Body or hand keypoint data

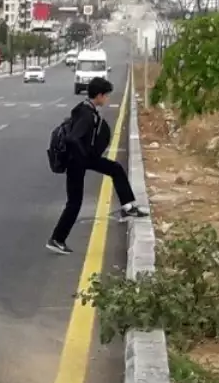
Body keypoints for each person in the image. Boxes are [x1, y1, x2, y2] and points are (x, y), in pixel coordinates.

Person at [47, 76, 147, 255]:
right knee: (74, 203)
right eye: (106, 96)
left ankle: (128, 207)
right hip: (76, 162)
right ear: (99, 95)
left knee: (115, 168)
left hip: (82, 159)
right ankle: (57, 238)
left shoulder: (84, 108)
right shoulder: (86, 114)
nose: (107, 99)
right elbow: (73, 138)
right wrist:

- _Directions_
Go through the entries and filter for lines holding the word "left"; copy each match.

- _Answer for the task_
left ankle: (128, 207)
left knee: (115, 168)
left hip: (82, 159)
left shoulder: (84, 108)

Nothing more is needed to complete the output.